(Saved entries)
◇ ◇ ◇ ◇ ◇
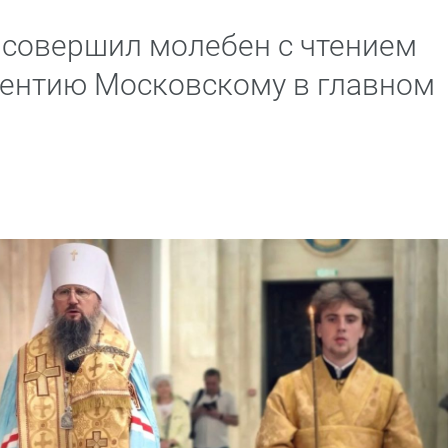
 совершил молебен с чтением
кентию Московскому в главном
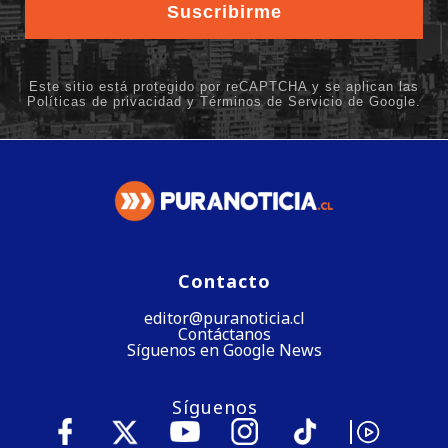
Contacto
editor@puranoticia.cl
Contáctanos
Síguenos en Google News
Síguenos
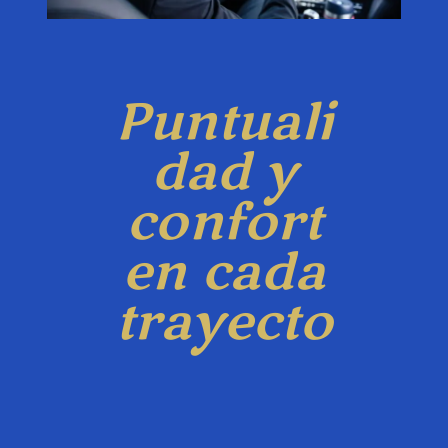
Puntuali
dad y
confort
en cada
trayecto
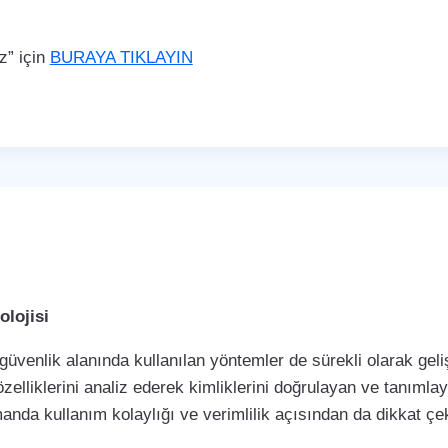
z” için
BURAYA TIKLAYIN
lojisi
 güvenlik alanında kullanılan yöntemler de sürekli olarak ge
özelliklerini analiz ederek kimliklerini doğrulayan ve tanımla
manda kullanım kolaylığı ve verimlilik açısından da dikkat 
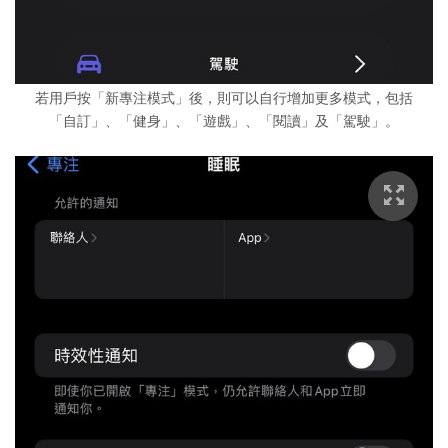
若用戶按「新專注模式」後，則可以自行增加更多模式，包括
「自訂」、「健身」、「遊戲」、「閱讀」及「駕駛」。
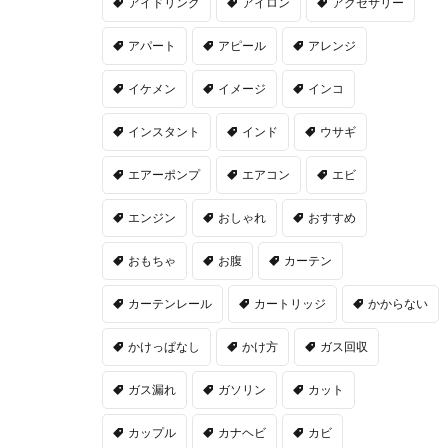
アイドリング
アイロン
アクセサリー
アパート
アピール
アレンジ
イケメン
イメージ
インコ
インスタント
インド
ウサギ
エアーポンプ
エアコン
エビ
エンジン
おしゃれ
おすすめ
おもちゃ
お腹
カーテン
カーテンレール
カートリッジ
かからない
かけっぱなし
かけ方
ガス回収
ガス漏れ
ガソリン
カット
カップル
カナヘビ
カビ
◇ ◇ ◇ ◇ ◇
* **Prompt**:
An exact copy is required of the lines from the start of the records above through the line with "özelliklerini analiz ederek", and only those, without any pictures.

* **Output**:
 совершил молебен с чтением
кентию Московскому в главном
Contacto
editor@puranoticia.cl
Contáctanos
Síguenos en Google News
Síguenos
Puntuali
dad y
confort
en cada
trayecto
z” için
BURAYA TIKLAYIN
lojisi
 güvenlik alanında kullanılan yöntemler de sürekli olarak ge
özelliklerini analiz ederek kimliklerini doğrulayan ve tanımla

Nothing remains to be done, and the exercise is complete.